Experts say the debt situation becomes more concerning when viewed alongside the country's savings trajectory.

Sarika Grover, Co-Founder of LoansJagat, warned that the combination of rising unsecured borrowing and weak household savings could leave families vulnerable during periods of economic disruption.

"Unsecured retail loans account for 53.1 per cent of total retail loan slippages across scheduled commercial banks," she said, citing findings from the Reserve Bank of India's Financial Stability Report.

She further noted that nearly half of all personal loan and credit card borrowers also hold home loans or vehicle loans.

"This creates a situation where a default on a smaller loan can also lead to non-performing asset classification on larger loans," Grover said.

The risk is intensified by elevated credit card interest rates, which generally range between 36 per cent and 48 per cent annually on unpaid balances.

Jhunjhunwala said the combination of increasing leverage and weakening savings reduces a household's capacity to absorb financial shocks, including job losses, medical emergencies, or unexpected expenses.

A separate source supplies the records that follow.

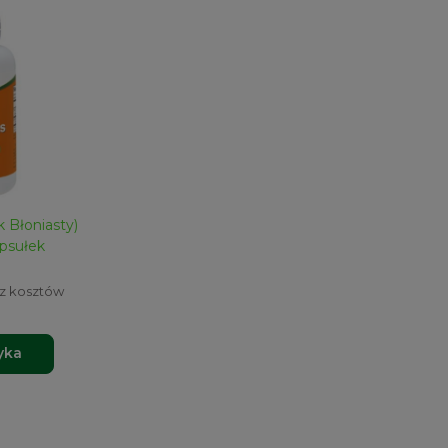
k Błoniasty)
psułek
ez kosztów
yka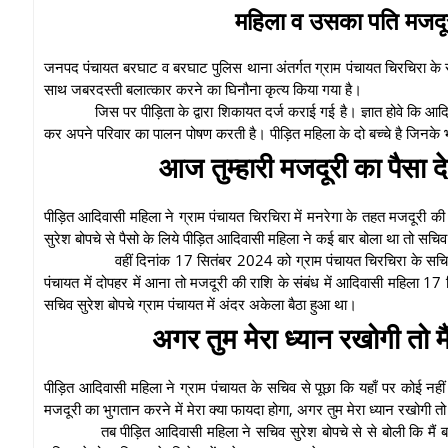
महिला व उसका पति मजदू
जनपद पंचायत बरघाट व बरघाट पुलिस थाना अंतर्गत ग्राम पंचायत चिरचिरा के स
साथ जबरदस्ती बलात्कार करने का घिनौना कृत्य किया गया है।
जिस पर पीड़िता के द्वारा शिकायत दर्ज कराई गई है। ज्ञात होवे कि आ
कर अपने परिवार का पालन पोषण करती है। पीड़ित महिला के दो बच्चे है जिनक
आज तुम्हारी मजदूरी का पैसा दे 
पीड़ित आदिवासी महिला ने ग्राम पंचायत चिरचिरा में मनरेगा के तहत मजदूरी क
सुरेश बोपचे से पैसो के लिये पीड़ित आदिवासी महिला ने कई बार बोला था तो स
वहीं दिनांक 17 सितंबर 2024 को ग्राम पंचायत चिरचिरा के सचिव 
पंचायत में दोपहर में आना तो मजदूरी की राशि के संबंध में आदिवासी महिला 
सचिव सुरेश बोपचे ग्राम पंचायत में अंदर अकेला बैठा हुआ था।
अगर तुम मेरा ध्यान रखोगी तो मैं
पीड़ित आदिवासी महिला ने ग्राम पंचायत के सचिव से पूछा कि यहाँ पर कोई नहीं है
मजदूरी का भुगतान करने में मेरा क्या फायदा होगा, अगर तुम मेरा ध्यान रखोगी तो मैं
तब पीड़ित आदिवासी महिला ने सचिव सुरेश बोपचे से से बोली कि मैं 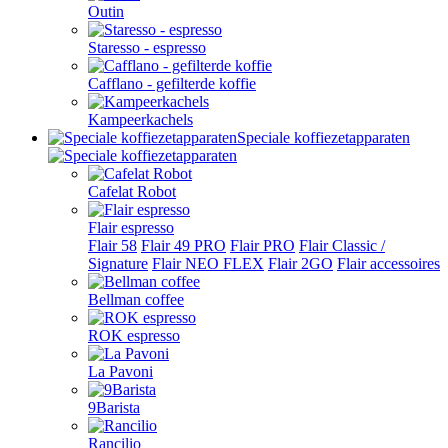
Outin
Staresso - espresso
Cafflano - gefilterde koffie
Kampeerkachels
Speciale koffiezetapparaten
Cafelat Robot
Flair espresso
Flair 58
Flair 49 PRO
Flair PRO
Flair Classic /
Signature
Flair NEO FLEX
Flair 2GO
Flair accessoires
Bellman coffee
ROK espresso
La Pavoni
9Barista
Rancilio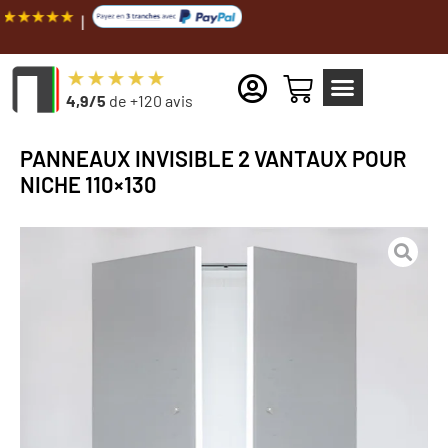
Livraiso
4,9/5
de +120 avis
PANNEAUX INVISIBLE 2 VANTAUX POUR
NICHE 110×130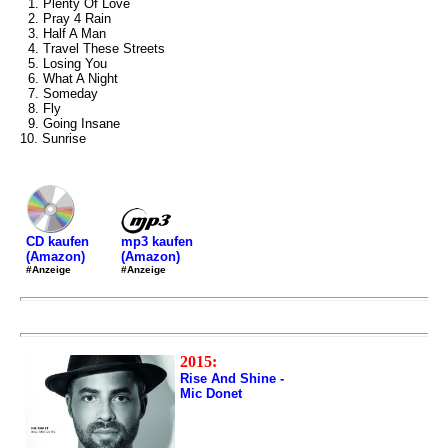
1. Plenty Of Love
2. Pray 4 Rain
3. Half A Man
4. Travel These Streets
5. Losing You
6. What A Night
7. Someday
8. Fly
9. Going Insane
10. Sunrise
mp3 kaufen
CD kaufen
(Amazon)
(Amazon)
#Anzeige
#Anzeige
2015:
Rise And Shine -
Mic Donet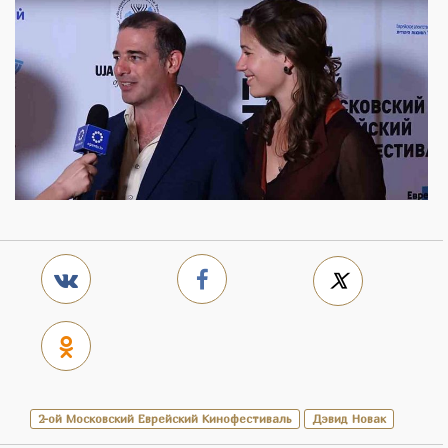
2-ой Московский Еврейский Кинофестиваль
Дэвид Новак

"While India's household debt-to-GDP ratio remains lower than many developed economies, the pace of growth in unsecured credit deserves close scrutiny," he said.

Experts agree that borrowing itself is not inherently problematic. The challenge arises when debt repayments begin consuming a substantial share of household income.

A widely accepted financial guideline suggests that total monthly loan repayments should not exceed 50 per cent of monthly income, while many financial planners recommend maintaining the ratio within 30 to 40 per cent.

Jhunjhunwala advised consumers to use credit primarily for income-generating or wealth-building purposes rather than routine consumption.

"Credit should generally not exceed 30-40 per cent of your monthly income. People should avoid relying on high-cost unsecured loans for routine living expenses," he said.

As India's credit culture continues to evolve, experts stress that repayment discipline, prudent borrowing practices, emergency savings, and manageable debt levels will remain essential safeguards against long-term financial vulnerability. The rapid growth of unsecured lending highlights both the strength of consumer demand and the growing need for financial caution in an increasingly debt-driven economy.